Could you print the entries below exactly, starting at the line that contains "Breast MRI (dynamic contrast-enhanced), one axial slice. Dynamic" and stopping after the last one?
══════
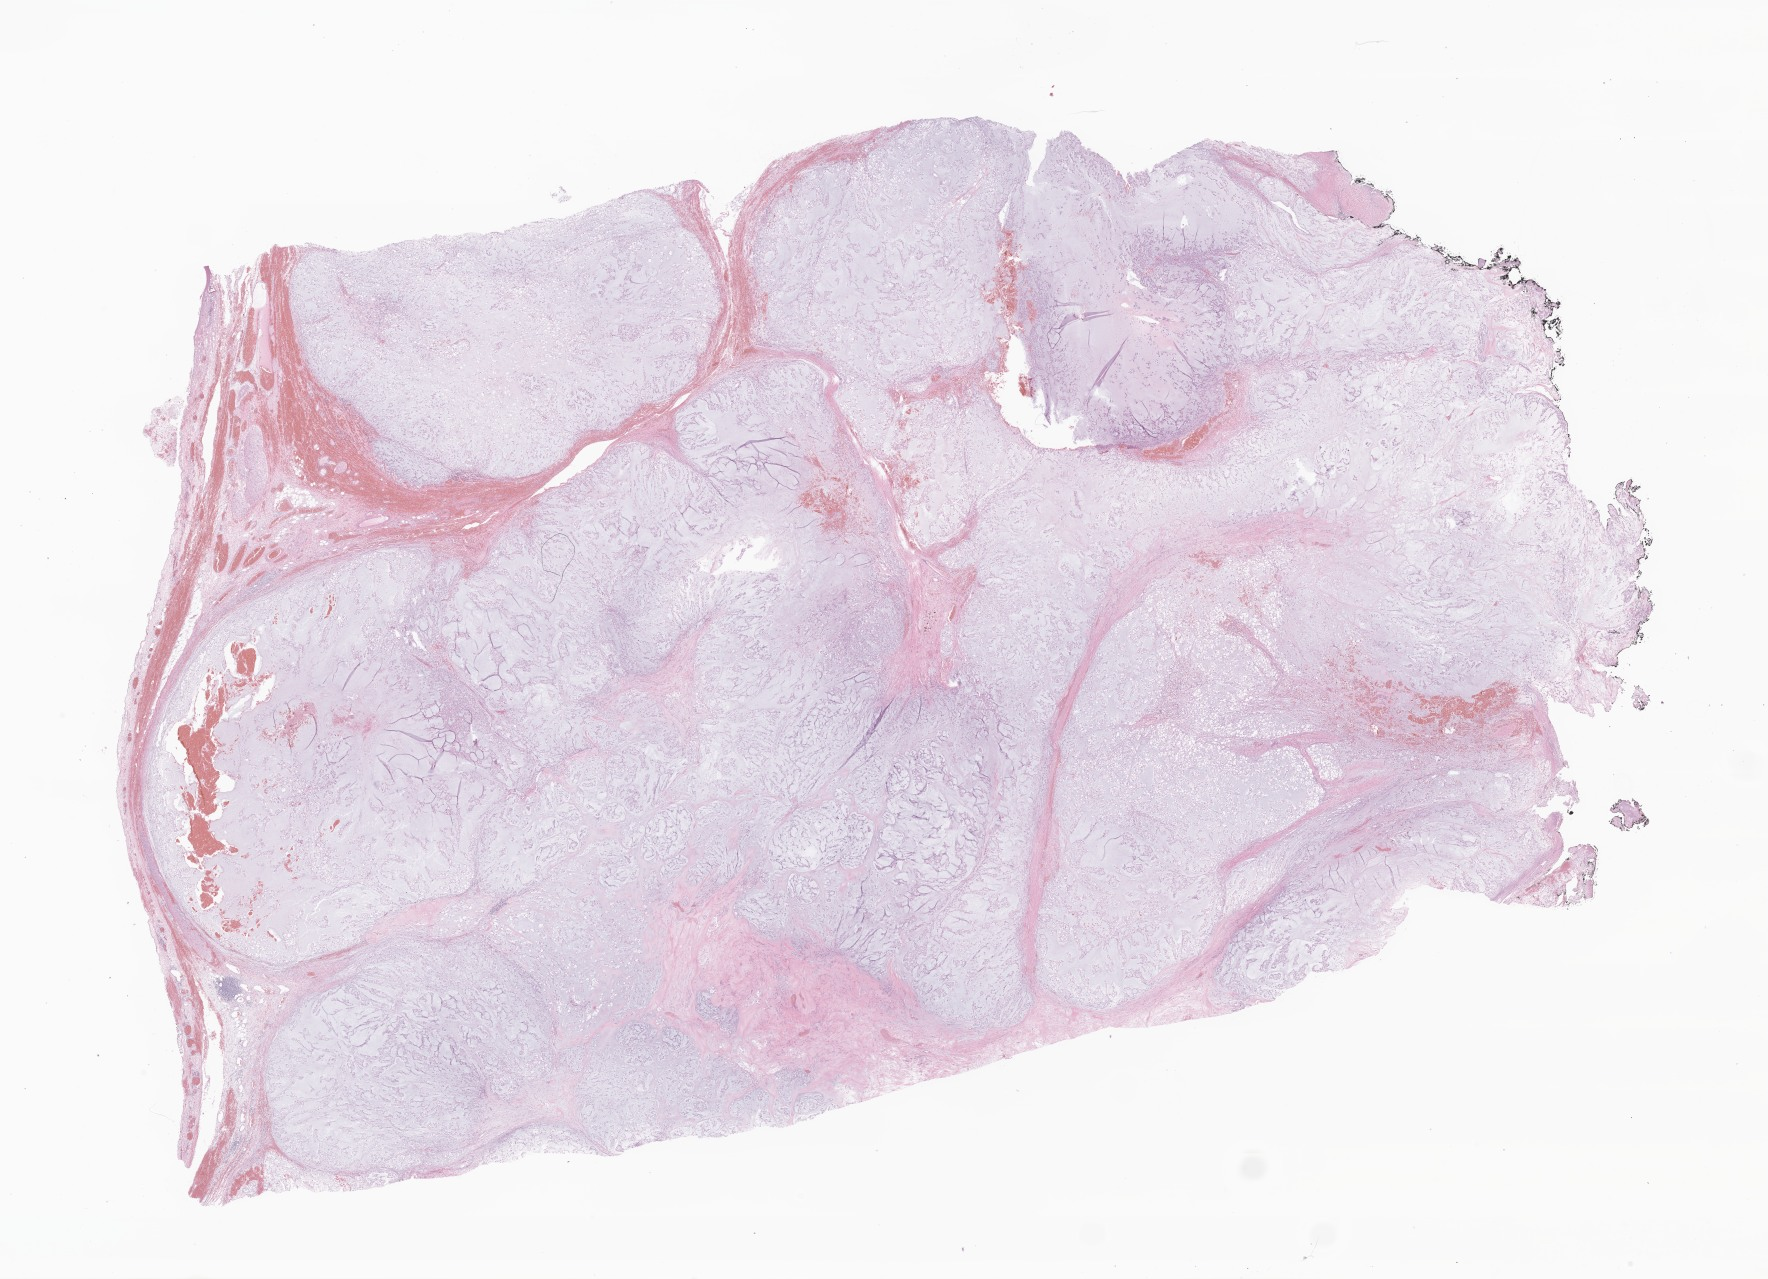
Whole-slide image, haematoxylin and eosin stain of tumor tissue from the mediastinum — shown as a low-resolution overview of the whole scanned area (about 29.8 x 21.6 mm), formalin-fixed paraffin-embedded section. Patient female; age 136 months (11 years 4 months).
Recorded diagnosis: Chordoma, NOS.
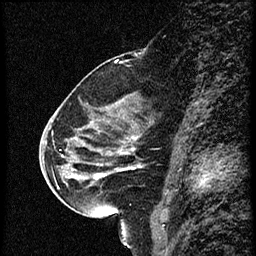
Breast MRI (dynamic contrast-enhanced), one sagittal slice. Position 31 of 56 along the scan axis. Dynamic contrast-enhanced study with each time point stored as its own series, time point 2 of 4 at this slice position (early post-contrast, ordered by acquisition time). 1.5 T. TE 4.2 ms, TR 18.9 ms. 2 mm slice thickness. 256 × 256 image matrix, field of view 200 × 200 mm. Female patient. Case-level facts recorded for this patient, not image findings: setting: breast cancer imaged before/during neoadjuvant chemotherapy; receptor status: HER2-positive.
Annotated regions visible in this slice (semi-automatic segmentation, software-assisted and operator-edited):
- analysis volume of interest (the breast-tissue region the enhancement analysis was run in; not a lesion): box from (x=63, y=80) to (x=161, y=215) px
- tumour enhancement mask (voxels above the 100 % enhancement threshold inside the analysis volume of interest): (x=98, y=138)–(x=136, y=179)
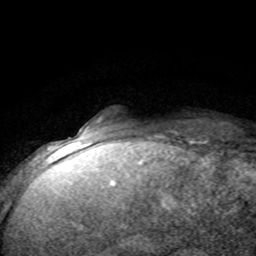
Breast MRI (dynamic contrast-enhanced), one axial slice. Position 11 of 80 along the scan axis. Cropped to one breast. Dynamic contrast-enhanced series, time point 2 of 8 at this slice position (early post-contrast). 1.5 T. TE 4.2 ms, TR 7.1 ms. 2 mm slice thickness. 256 × 256 image matrix, field of view 150 × 150 mm. Female patient.
Annotated regions visible in this slice (semi-automatic segmentation, software-assisted and operator-edited):
- enhancing-tissue mask used for the functional tumour volume (all voxels passing the contrast-enhancement thresholds inside the analysis volume; usually the tumour): bounding box <81,117,101,135> (left, top, right, bottom; pixels)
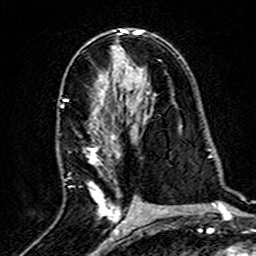
Breast MRI (dynamic contrast-enhanced), one axial slice. Position 85 of 160 along the scan axis. Cropped to one breast. Dynamic contrast-enhanced series, time point 2 of 7 at this slice position (early post-contrast). 3 T. TE 4.6 ms, TR 7.4 ms. 1 mm slice thickness. 256 × 256 image matrix, field of view 144 × 144 mm. Female patient.
Structures marked on this image (semi-automatically segmented with operator editing):
- enhancing-tissue mask used for the functional tumour volume (all voxels passing the contrast-enhancement thresholds inside the analysis volume; usually the tumour): bounding box (x1, y1, x2, y2) in pixels: (62, 98, 120, 215)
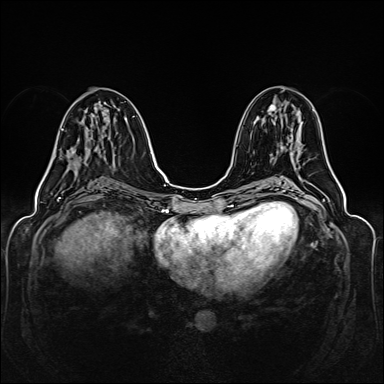
Breast MRI (dynamic contrast-enhanced), one axial slice. Dynamic contrast-enhanced series, time point 2 of 6 at this slice position (early post-contrast). 1.5 T. TE 2.3 ms, TR 5.2 ms. 1 mm slice thickness. 384 × 384 image matrix, field of view 330 × 330 mm. Female patient.
Outlined on this slice (semi-automatic segmentation, software-assisted and operator-edited):
- enhancing-tissue mask used for the functional tumour volume (all voxels passing the contrast-enhancement thresholds inside the analysis volume; usually the tumour): bounding box (x1, y1, x2, y2) in pixels: (62, 101, 96, 165)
══════
Output
Breast MRI (dynamic contrast-enhanced), one axial slice. Dynamic contrast-enhanced series, time point 2 of 6 at this slice position (early post-contrast). 1.5 T. TE 2.3 ms, TR 5.2 ms. 1 mm slice thickness. 384 × 384 image matrix, field of view 330 × 330 mm. Female patient.
Outlined on this slice (semi-automatic segmentation, software-assisted and operator-edited):
- enhancing-tissue mask used for the functional tumour volume (all voxels passing the contrast-enhancement thresholds inside the analysis volume; usually the tumour): bounding box (x1, y1, x2, y2) in pixels: (62, 101, 96, 165)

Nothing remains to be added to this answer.